By Jane Luscombe
The latest baby craze is creating concerns among safety experts and scepticism among scientists.
Retailers say amber teething necklaces are best sellers among new parents, but there is no medical proof they even work.
“There’s loads of babies wearing them, so there has to be something in it,” says Clare Cheetham, whose son Henry is proudly sporting his first two teeth.
Ms Cheetham tied on an amber necklace to help him through the troubling times. The necklace was a gift from her sister, who swears by them.
“It carries a lot of different properties for healing and soothing,” says Ms Cheetham’s sister, Anne Walbridge.
“Apparently it can help with depression as well.”
Retails charge up to $90 for the necklaces and claim they work by releasing trace amounts of a natural pain reliever, when the amber is warmed on the baby’s skin.
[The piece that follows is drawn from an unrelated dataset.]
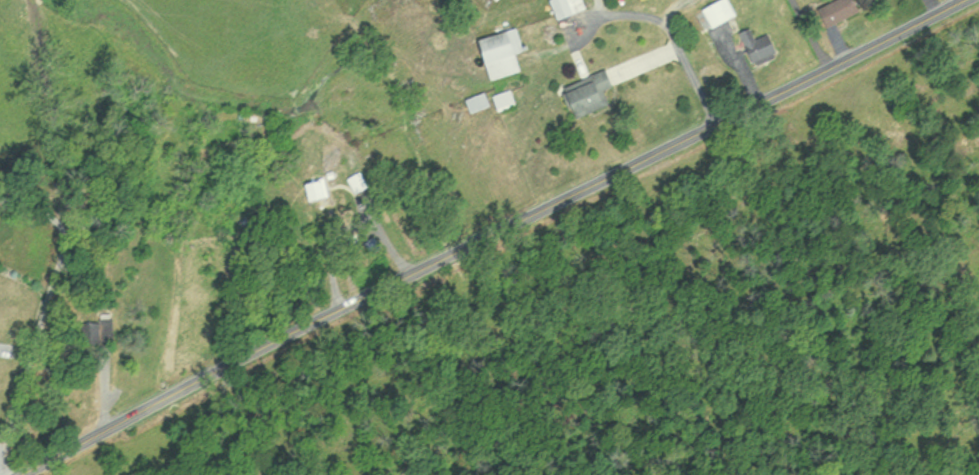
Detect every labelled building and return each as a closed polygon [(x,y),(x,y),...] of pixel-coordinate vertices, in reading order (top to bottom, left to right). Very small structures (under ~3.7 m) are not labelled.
[(577,11),(573,0),(542,0),(548,20),(577,11)] [(719,0),(714,0),(693,8),(700,28),(726,18),(719,0)] [(813,28),(848,12),(843,0),(824,0),(804,10),(813,28)] [(769,57),(759,34),(747,39),(742,28),(729,33),(743,68),(769,57)] [(463,41),(469,67),(477,65),(481,82),(512,74),(507,54),(514,52),(508,29),(463,41)] [(603,88),(598,74),(553,90),(563,119),(601,106),(595,91),(603,88)] [(509,108),(505,92),(487,97),(492,113),(509,108)] [(484,109),(479,94),(458,101),(463,116),(484,109)] [(295,183),(299,203),(319,199),(315,180),(295,183)] [(367,256),(376,250),(368,238),(359,244),(367,256)] [(90,325),(76,324),(76,342),(90,342),(90,325)]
Chemistry professor at Otago University, Alan Blackman says that is nonsense.
“You have to heat amber to over 200degC in order to be able to get any volatiles out of it, so I find that quite unlikely.”
The Ministry of Consumer Affairs says there is a risk children could be strangled or hang themselves.
- Amber necklaces should be removed from a baby when the baby is unattended, even if this is likely to be for a very short period of time.
- Babies should not be left wearing necklaces while sleeping – whether that is during the day or overnight.
Children’s dentist Nina Vasan says teething rings are a better option.
“My concern would be the safety of the beads and making sure, if they did break, the children are not inhaling or choking on them,” she says.
The beads are a best seller in Louisa Currie’s online baby shop Belly Beyond. Hers break easily to prevent strangulation.
“I don’t know how these work, I simply know myself and from the feedback we get – it’s glowing about them,” she says.
Ms Currie accepts there are poor imitations on sale too.
One sceptic puts it bluntly; you’d never tie a piece of string around a baby’s neck, so should you really put on a necklace?